Chewing mamâ is how my mother starts her morning – mamâ while feeding the chickens, mamâ while cooking breakfast, mamâ before coffee.

After lunch, she would chew her mamâ before her afternoon nap. And another chewing session right before sleeping.

The downfall of this habit is that she does this before cooking so her taste is almost always affected. The dish is either too salty or too bland. But our taste buds have also adjusted to her cooking, so we never complain.

She used to chew mamâ with two other women in our barrio, Nay Fe and Lola Baro. But when they passed on, my mother became the only woman chewing mamâ in our sitio. In the past, even men in our barrio would chew mamâ. Nowadays, this aspect of our culture is dying. This is lamentable considering this culture of betel chewing can be traced back to ancient times. According to some studies, a human skeleton with blackened teeth, probably from betel chew, dated back to 2600 BC.

The frequency of mother’s chewing mamâ is apparent in the reddish soil at the balkon, where she would sit, chew, and spit every day. The stains are everywhere actually – on the window sills, in every nook and cranny of the house, in the restroom. We had overcome the feeling of disgust seeing these stains growing up.

It has become our own kind of normal. We have become so used to seeing the stains in between her teeth. They may be stained but they have given my mother a unique ability: her teeth are quite immune to sensitivity. She would eat green mangoes or kamias without twitching – the only one who could do that in the neighborhood.

Nevertheless, I tried to stop her addiction to mamâ once by hiding the bungahan. Mother became so furious. She left the house for two days without telling anyone where she, was so we had to do the cooking. And we realized it did not have the taste we were so used to.

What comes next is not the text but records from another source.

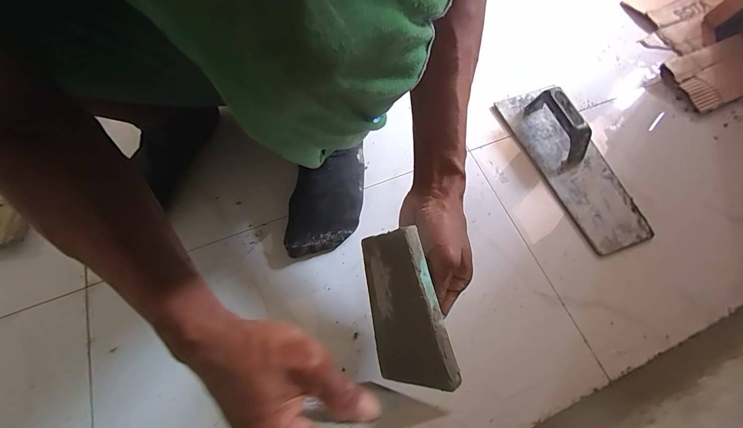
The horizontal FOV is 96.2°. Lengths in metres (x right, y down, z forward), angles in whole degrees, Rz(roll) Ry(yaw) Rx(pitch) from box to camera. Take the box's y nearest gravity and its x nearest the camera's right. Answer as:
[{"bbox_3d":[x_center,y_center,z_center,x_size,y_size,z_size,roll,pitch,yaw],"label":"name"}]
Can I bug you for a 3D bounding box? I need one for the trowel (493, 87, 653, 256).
[{"bbox_3d":[0.314,-0.090,0.504,0.109,0.059,0.294,-22,69,-8],"label":"trowel"}]

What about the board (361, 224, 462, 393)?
[{"bbox_3d":[0.030,0.090,0.326,0.014,0.081,0.143,-9,83,-47],"label":"board"}]

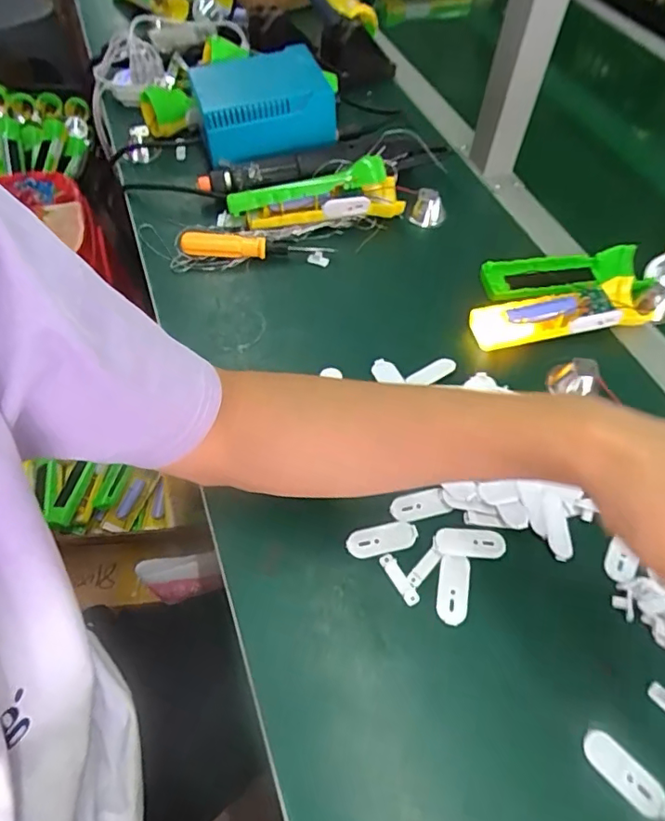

My brother threw out the bungahan once out of annoyance, and my mother went ballistic and threw things out of the house, too. Mother becomes this petulant, sulky woman when her bungahan is touched, hidden, or thrown away. The bungahan to her is sacred and untouchable. It is her most prized possession; she would misplace and forget the gold earrings I bought her for Christmas, or an essential condiment in the kitchen, but never her bungahan.

I could sense my mother’s trepidation. It would be a few more days before the ECQ is lifted. And if general community quarantine is not implemented in Aklan, she will have to wait for another 15 days before she could go to the market. (READ: EXPLAINER: What happens under general community quarantine?)

The bungahan is almost empty. The only seller in the market, a senior citizen, is prohibited to go to the market to sell in this time of pandemic.

Chewing mamâ gives her serenity in these chaotic times. It’s as if she has all the time in the world when she chews mamâ. The chewy, smelly, reddish mixture of buyô, bunga, apog, and tabako seems to keep her senses awake.

Mother chewing her mamâ habitually at specific times of the day allays our fears and anxieties amid the uncertainty brought by this pandemic. My mother’s bungahan gives us a sense of normalcy in this scary time of COVID-19. Until this bungahan gets replenished soon, things won’t go back to normal. –

Jonell Segador Gregorio was a private school teacher for 7 years and a former communications trainer for a call center in Roxas City before joining Aklan State University as an instructor. He was also a campus journalism trainer, having coached students who went on to win in the National Schools Press Conference. At 35 years old, he is still a mama’s boy.